- PROBLEM STATEMENT -
Here the job is to transcribe the data exactly while omitting the images.

- DATASET EXCERPT -
........

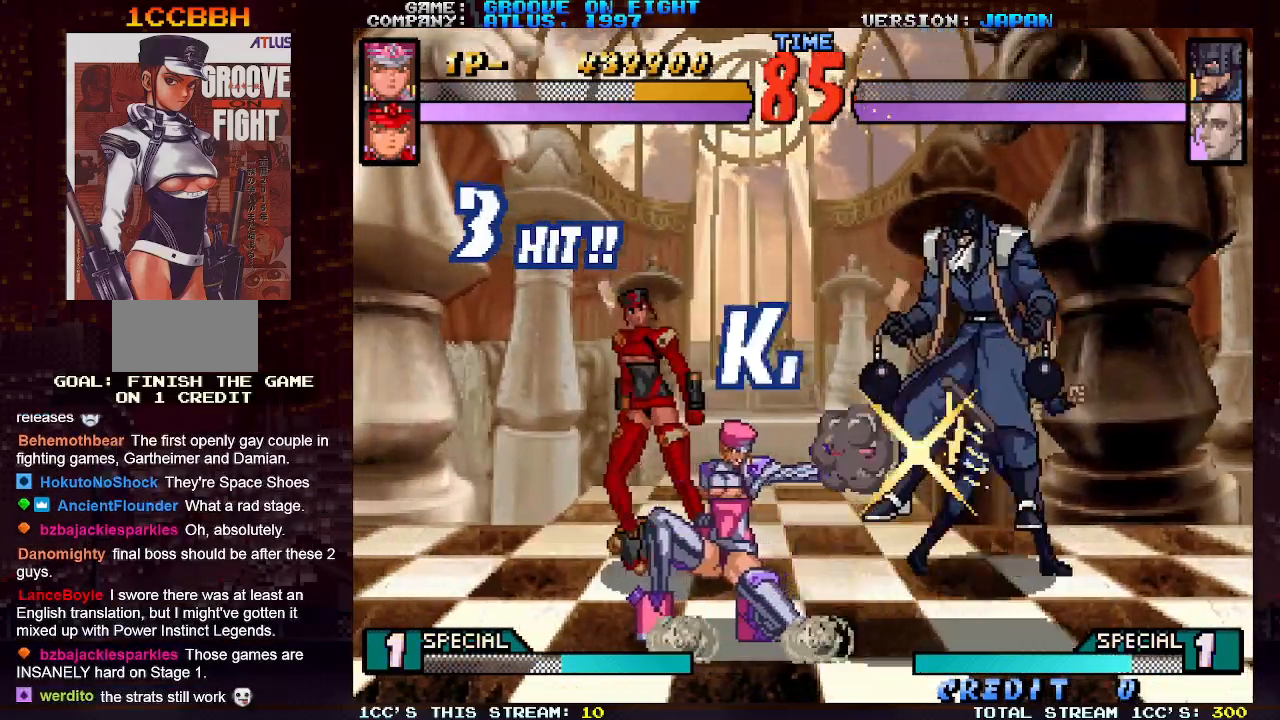
{"buttons": [], "left_stick": "right", "events": [[450, "left_stick", "right"]]}
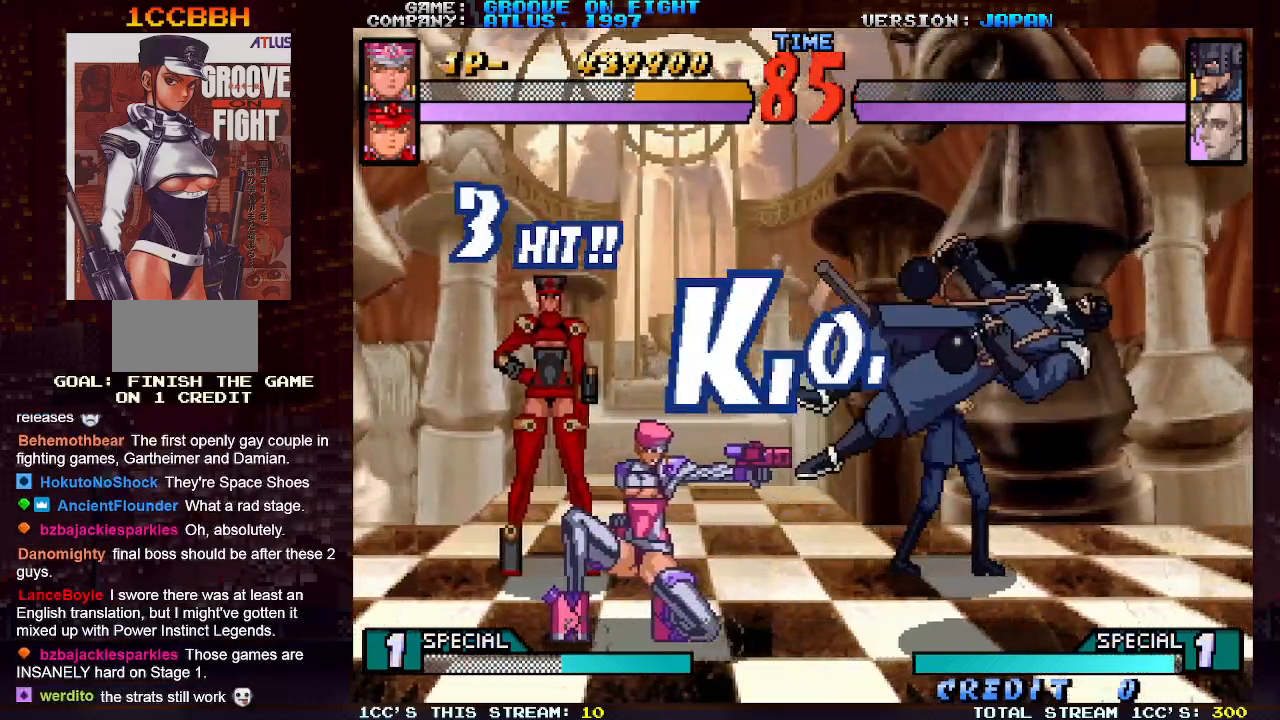
{"buttons": [], "left_stick": "right", "events": []}
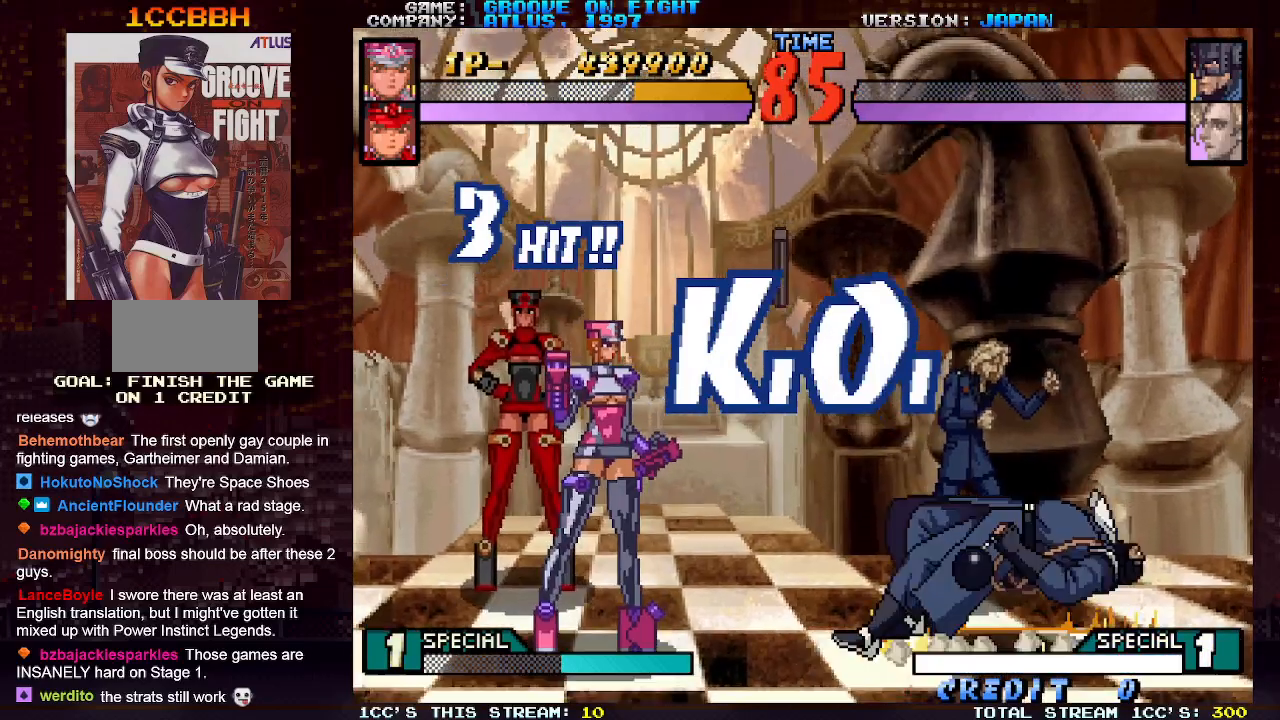
{"buttons": [], "left_stick": "right", "events": []}
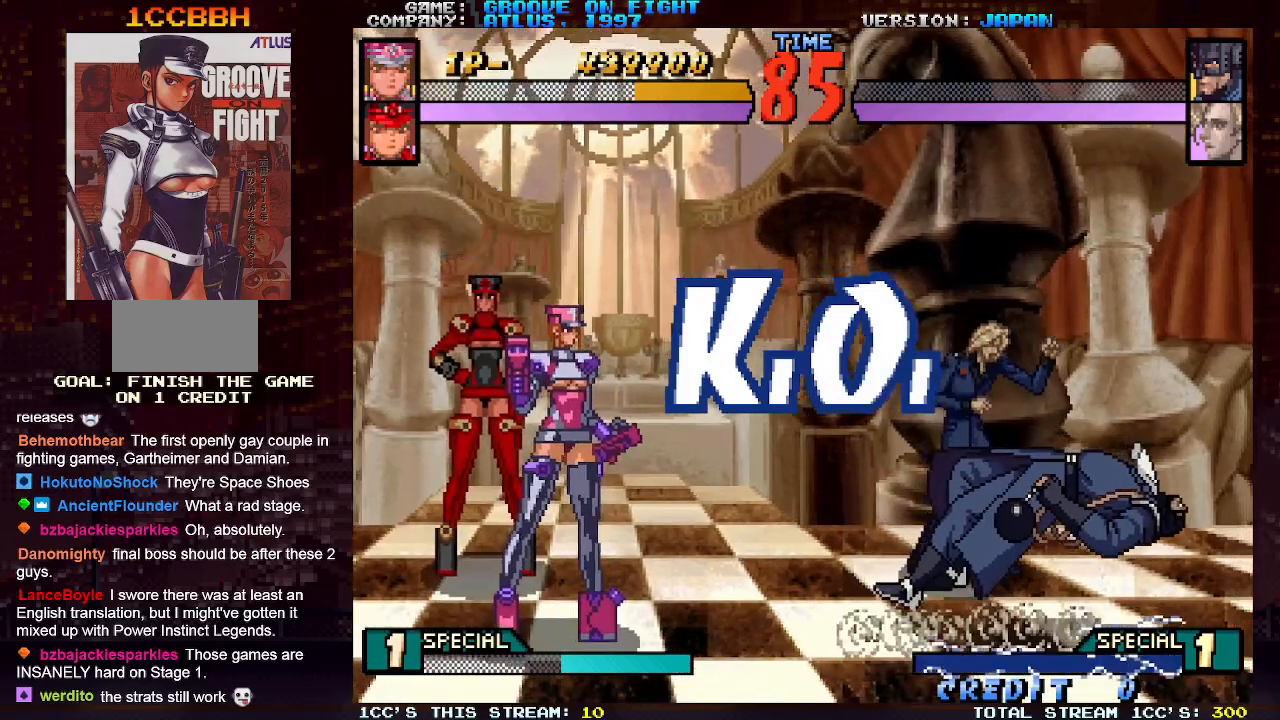
{"buttons": [], "left_stick": "right", "events": []}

........

- RESPONSE -
{"buttons": [], "left_stick": "right", "events": [[450, "left_stick", "right"]]}
{"buttons": [], "left_stick": "right", "events": []}
{"buttons": [], "left_stick": "right", "events": []}
{"buttons": [], "left_stick": "right", "events": []}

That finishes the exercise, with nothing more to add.